» **What you should do**
Within the entries below, find the portion that opens with the line containing "tissue box: present" and closes with the line containing "laptop computer: present". Retype that portion exactly and only.

» **Extracted records**
####################
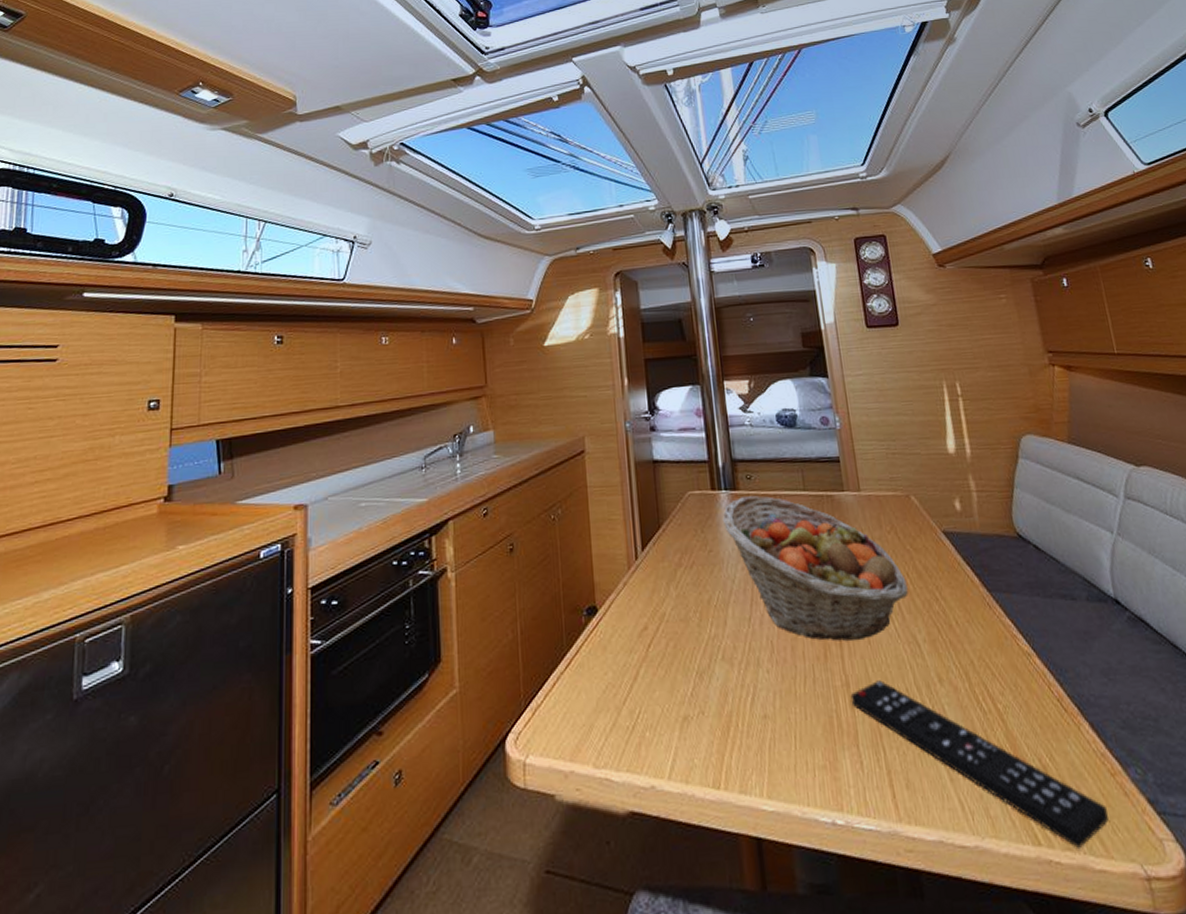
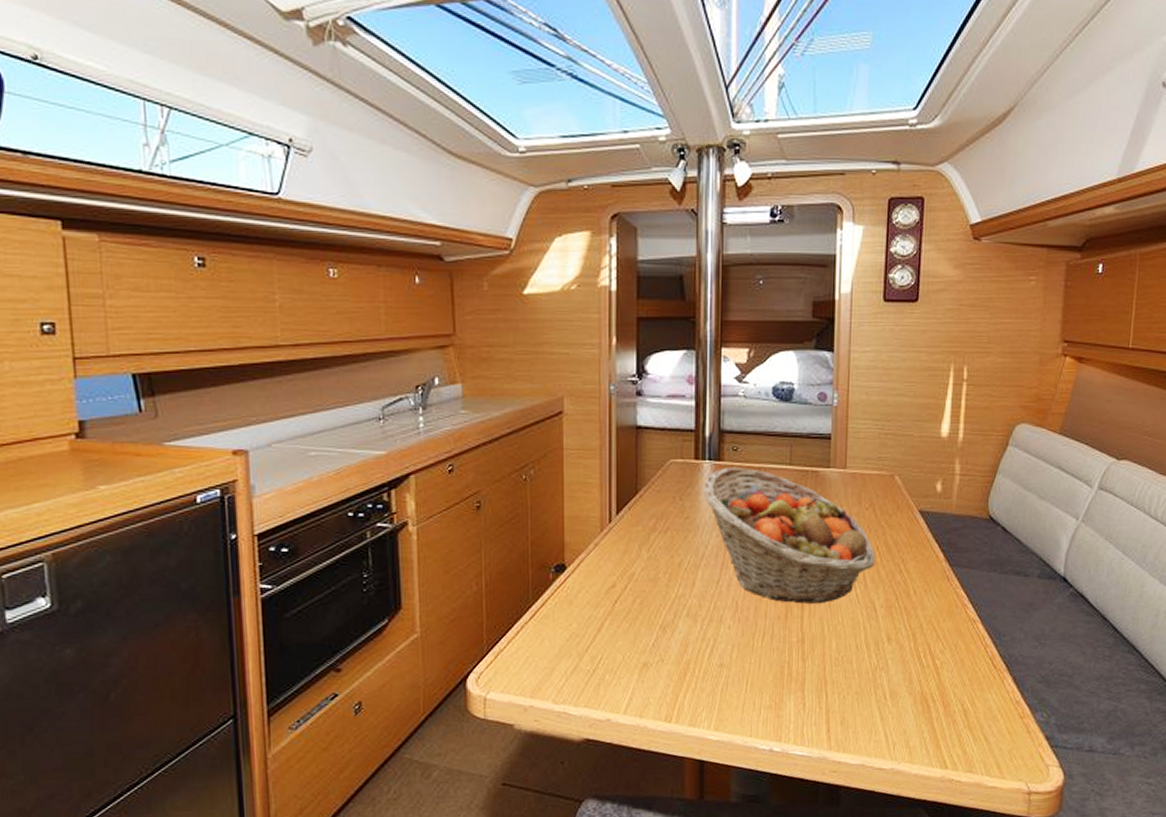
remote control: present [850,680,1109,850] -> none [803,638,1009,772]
####################
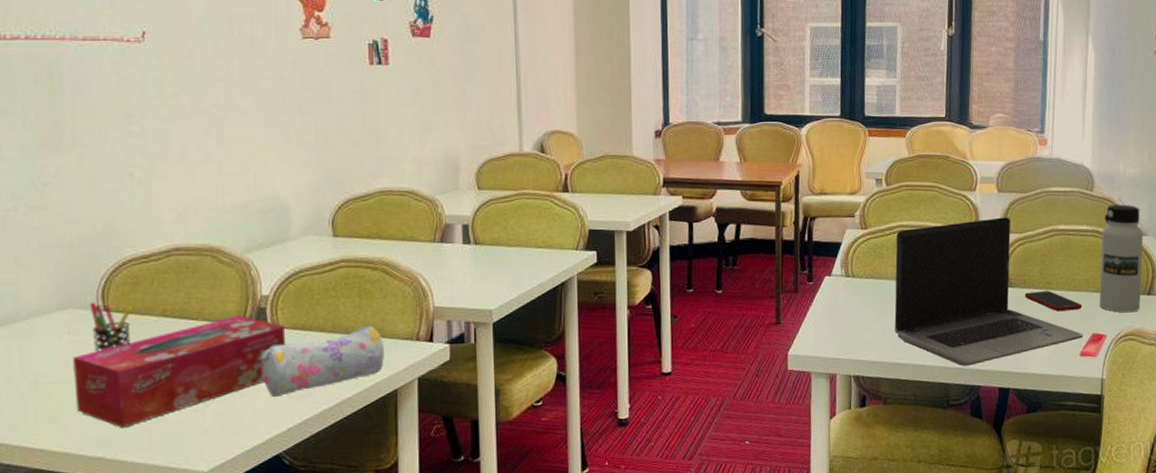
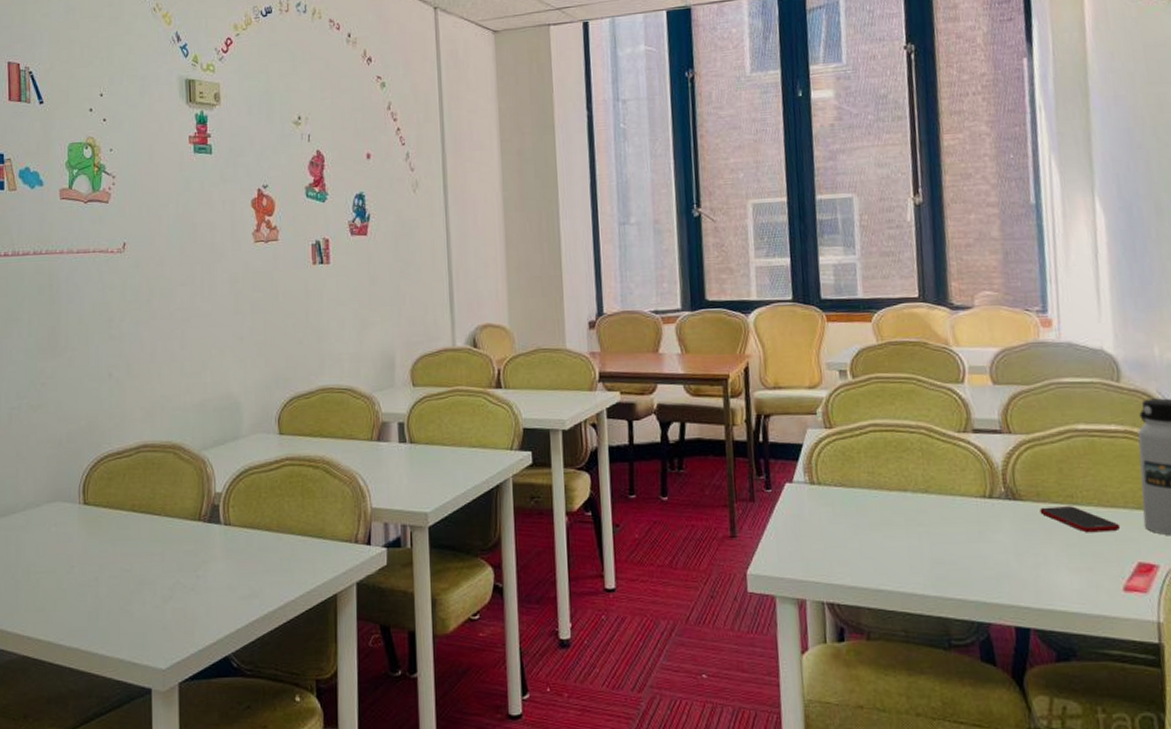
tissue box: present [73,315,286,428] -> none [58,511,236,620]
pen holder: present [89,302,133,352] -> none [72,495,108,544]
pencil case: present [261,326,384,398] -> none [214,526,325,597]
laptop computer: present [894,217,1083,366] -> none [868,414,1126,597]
####################
» **Answer area**
tissue box: present [73,315,286,428] -> none [58,511,236,620]
pen holder: present [89,302,133,352] -> none [72,495,108,544]
pencil case: present [261,326,384,398] -> none [214,526,325,597]
laptop computer: present [894,217,1083,366] -> none [868,414,1126,597]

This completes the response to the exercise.